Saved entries
* * * * *

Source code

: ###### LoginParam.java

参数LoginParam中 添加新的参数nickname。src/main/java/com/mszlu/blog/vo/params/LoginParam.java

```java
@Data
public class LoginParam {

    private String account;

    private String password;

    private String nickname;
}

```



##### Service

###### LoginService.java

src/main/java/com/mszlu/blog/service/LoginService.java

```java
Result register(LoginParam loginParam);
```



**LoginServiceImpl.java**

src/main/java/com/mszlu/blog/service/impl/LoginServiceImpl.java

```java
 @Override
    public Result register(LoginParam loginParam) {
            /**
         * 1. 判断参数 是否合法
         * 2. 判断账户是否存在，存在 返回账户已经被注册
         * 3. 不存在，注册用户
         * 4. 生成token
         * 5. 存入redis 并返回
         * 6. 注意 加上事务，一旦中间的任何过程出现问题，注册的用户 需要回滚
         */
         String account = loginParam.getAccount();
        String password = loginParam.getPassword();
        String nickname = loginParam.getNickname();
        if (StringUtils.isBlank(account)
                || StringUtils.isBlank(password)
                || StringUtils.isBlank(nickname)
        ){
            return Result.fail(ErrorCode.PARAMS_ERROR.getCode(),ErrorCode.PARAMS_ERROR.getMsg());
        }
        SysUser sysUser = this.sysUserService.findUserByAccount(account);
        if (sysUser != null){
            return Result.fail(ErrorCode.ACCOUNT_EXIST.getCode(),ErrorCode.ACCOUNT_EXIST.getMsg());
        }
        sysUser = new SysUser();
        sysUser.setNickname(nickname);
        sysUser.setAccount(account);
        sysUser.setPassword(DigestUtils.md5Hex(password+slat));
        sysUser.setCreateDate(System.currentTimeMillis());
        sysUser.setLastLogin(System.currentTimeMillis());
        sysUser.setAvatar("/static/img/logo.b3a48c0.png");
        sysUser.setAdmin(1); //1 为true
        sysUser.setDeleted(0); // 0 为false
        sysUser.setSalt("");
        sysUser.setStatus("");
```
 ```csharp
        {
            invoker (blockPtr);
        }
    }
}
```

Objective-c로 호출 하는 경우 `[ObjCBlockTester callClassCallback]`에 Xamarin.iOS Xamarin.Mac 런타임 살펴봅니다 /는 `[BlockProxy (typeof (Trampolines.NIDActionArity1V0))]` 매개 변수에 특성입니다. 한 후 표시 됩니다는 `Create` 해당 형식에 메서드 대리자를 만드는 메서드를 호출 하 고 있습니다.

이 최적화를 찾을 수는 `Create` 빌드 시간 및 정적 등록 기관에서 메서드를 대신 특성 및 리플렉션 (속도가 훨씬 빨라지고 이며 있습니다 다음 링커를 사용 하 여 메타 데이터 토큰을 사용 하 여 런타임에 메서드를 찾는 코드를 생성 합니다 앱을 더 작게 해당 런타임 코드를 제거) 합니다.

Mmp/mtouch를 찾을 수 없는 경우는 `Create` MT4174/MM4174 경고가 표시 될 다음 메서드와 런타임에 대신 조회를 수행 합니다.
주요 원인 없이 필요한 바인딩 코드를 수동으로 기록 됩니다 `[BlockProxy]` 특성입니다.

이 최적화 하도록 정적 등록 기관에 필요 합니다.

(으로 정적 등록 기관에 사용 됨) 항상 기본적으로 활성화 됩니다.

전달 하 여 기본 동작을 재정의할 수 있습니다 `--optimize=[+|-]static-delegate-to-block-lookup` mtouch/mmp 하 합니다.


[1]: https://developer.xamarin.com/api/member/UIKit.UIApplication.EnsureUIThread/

* * * * *

Exercise directions. From the first line to the last, copy the records without alteration.

Reply to the exercise.
Source code

: ###### LoginParam.java

参数LoginParam中 添加新的参数nickname。src/main/java/com/mszlu/blog/vo/params/LoginParam.java

```java
@Data
public class LoginParam {

    private String account;

    private String password;

    private String nickname;
}

```



##### Service

###### LoginService.java

src/main/java/com/mszlu/blog/service/LoginService.java

```java
Result register(LoginParam loginParam);
```



**LoginServiceImpl.java**

src/main/java/com/mszlu/blog/service/impl/LoginServiceImpl.java

```java
 @Override
    public Result register(LoginParam loginParam) {
            /**
         * 1. 判断参数 是否合法
         * 2. 判断账户是否存在，存在 返回账户已经被注册
         * 3. 不存在，注册用户
         * 4. 生成token
         * 5. 存入redis 并返回
         * 6. 注意 加上事务，一旦中间的任何过程出现问题，注册的用户 需要回滚
         */
         String account = loginParam.getAccount();
        String password = loginParam.getPassword();
        String nickname = loginParam.getNickname();
        if (StringUtils.isBlank(account)
                || StringUtils.isBlank(password)
                || StringUtils.isBlank(nickname)
        ){
            return Result.fail(ErrorCode.PARAMS_ERROR.getCode(),ErrorCode.PARAMS_ERROR.getMsg());
        }
        SysUser sysUser = this.sysUserService.findUserByAccount(account);
        if (sysUser != null){
            return Result.fail(ErrorCode.ACCOUNT_EXIST.getCode(),ErrorCode.ACCOUNT_EXIST.getMsg());
        }
        sysUser = new SysUser();
        sysUser.setNickname(nickname);
        sysUser.setAccount(account);
        sysUser.setPassword(DigestUtils.md5Hex(password+slat));
        sysUser.setCreateDate(System.currentTimeMillis());
        sysUser.setLastLogin(System.currentTimeMillis());
        sysUser.setAvatar("/static/img/logo.b3a48c0.png");
        sysUser.setAdmin(1); //1 为true
        sysUser.setDeleted(0); // 0 为false
        sysUser.setSalt("");
        sysUser.setStatus("");
```
 ```csharp
        {
            invoker (blockPtr);
        }
    }
}
```

Objective-c로 호출 하는 경우 `[ObjCBlockTester callClassCallback]`에 Xamarin.iOS Xamarin.Mac 런타임 살펴봅니다 /는 `[BlockProxy (typeof (Trampolines.NIDActionArity1V0))]` 매개 변수에 특성입니다. 한 후 표시 됩니다는 `Create` 해당 형식에 메서드 대리자를 만드는 메서드를 호출 하 고 있습니다.

이 최적화를 찾을 수는 `Create` 빌드 시간 및 정적 등록 기관에서 메서드를 대신 특성 및 리플렉션 (속도가 훨씬 빨라지고 이며 있습니다 다음 링커를 사용 하 여 메타 데이터 토큰을 사용 하 여 런타임에 메서드를 찾는 코드를 생성 합니다 앱을 더 작게 해당 런타임 코드를 제거) 합니다.

Mmp/mtouch를 찾을 수 없는 경우는 `Create` MT4174/MM4174 경고가 표시 될 다음 메서드와 런타임에 대신 조회를 수행 합니다.
주요 원인 없이 필요한 바인딩 코드를 수동으로 기록 됩니다 `[BlockProxy]` 특성입니다.

이 최적화 하도록 정적 등록 기관에 필요 합니다.

(으로 정적 등록 기관에 사용 됨) 항상 기본적으로 활성화 됩니다.

전달 하 여 기본 동작을 재정의할 수 있습니다 `--optimize=[+|-]static-delegate-to-block-lookup` mtouch/mmp 하 합니다.


[1]: https://developer.xamarin.com/api/member/UIKit.UIApplication.EnsureUIThread/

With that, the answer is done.